Tens of thousands of verses, written by hand with ink. A single typo and the paper needs to be thrown away. I’ve had numerous typos just while writing this post. I have the delete and backspace keys. Early Christians were not afforded this luxury.

A Bible was not a cheap resource you can pickup for free on the internet. You couldn’t buy one at the store for an hour’s worth of pay. Scripture was a resource that took a lifetime to reproduce. On top of that, even though people today recommend against it, the older Bible structure definitely appears to be laid out with the intention of reading front to back, not just for liturgical and ritual purposes.

Before I go any further, let’s take a look at just the structure of a Protestant Bible today.
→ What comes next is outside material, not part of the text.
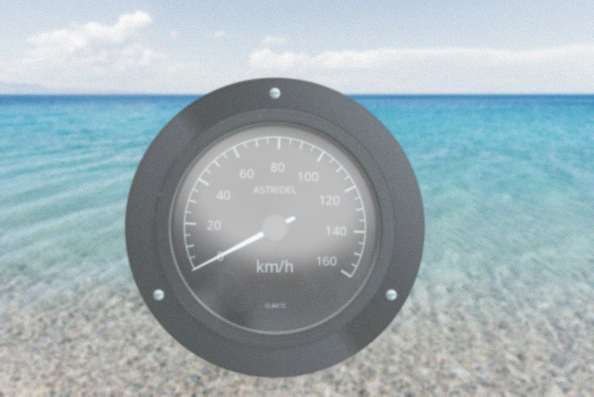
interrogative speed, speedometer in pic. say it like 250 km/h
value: 0 km/h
  • Torah/Pentateuch: Unquestionable, this is the Word of God.
  • Historical books: Most of these document what God’s people have done after receiving His Word.
  • Wisdom literature: Proverbs and Ecclesiastes give us a number of short sayings that we can reflect on. Psalms provide us with a prayer book and most of these prayers date back to the First Temple.
  • Prophets: The prophets continually call out apostasy and try to bring God’s people back to Him.
  • Gospels: The Words of Christ Jesus. The Gospels were revolutionary and in many cases downright scandalous.
  • Epistles: A ton of rambling from Paul about what to do with Mosaic Law now that the Covenant has been fulfilled. Paul is a pharisee of pharisees doing exactly what a good pharisee is supposed to do. James, Peter, John and Jude also contribute here but Paul comprises the vast majority of this section.
  • Revelation: John’s vision of the apocalypse.

The Torah gives us a true and unquestionable authoritative text. Immediately afterward, in the historical books, God’s people begin breaking the commandments revealed to us from the Torah. The same basic line below gets repeated over and over.
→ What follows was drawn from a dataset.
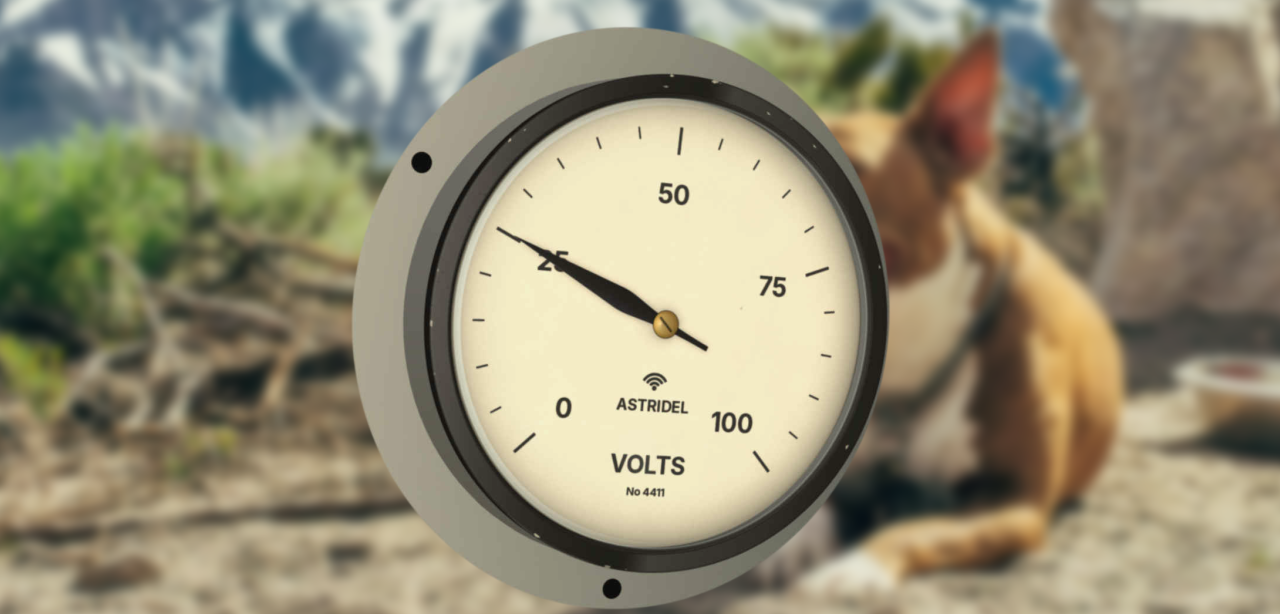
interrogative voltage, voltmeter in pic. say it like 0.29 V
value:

[So and so] was king after [such and such]. He was wicked in the sight of the LORD.

The wisdom literature provides us with a models for how to think and live and pray. The prophets then give us example after example of God’s people falling into sin and being called back to Him. After Malachi, we get 400 years of silence and Jesus turns Second Temple Israel upside down for reasons that don’t always make sense — because the Second Temple gets treated as a silent extension or restoration of the First Temple.
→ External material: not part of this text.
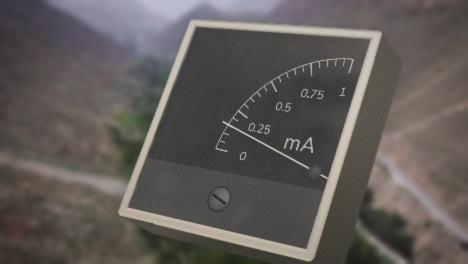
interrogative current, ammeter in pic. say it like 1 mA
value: 0.15 mA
Most early Christian communities always included a thing or two in their canon from that 400 year silent period. Whether you believe the Deuterocanon are divinely inspired or not, these texts are examples of what Second Temple Israelites grew up with. At the very minimum, they functioned like Sunday School teachers do today. The Apostles who grew up and followed Jesus. These texts help to understand the world they were formed in.

If one chooses to read the Bible front to back, as a standalone Christian formation, Second Temple literature puts them in a position to receive Christ similarly to how the Second Temple World received Him. I don’t believe this to be a mistake. Paul, pharisee of pharisees, master of law and religion and Scripture, trained under Gamaliel. He didn’t reject the tradition he was formed in. God sanctified it on the road to Damascus.

Why I’m launching this website

Holy Scriptures are a wonderful thing. Across the vast expanse of Christianity, we have diversity in Scripture. These diversities do amount to canonical differences. However, these differences are a feature, not a bug. We need to accept that, honestly, the original manuscripts to pretty much the entirety Scripture is either hidden somewhere inaccessible or lost permanently within the sands of time. What we’re left with is the traditions that pass the Scriptures down from generation to generation.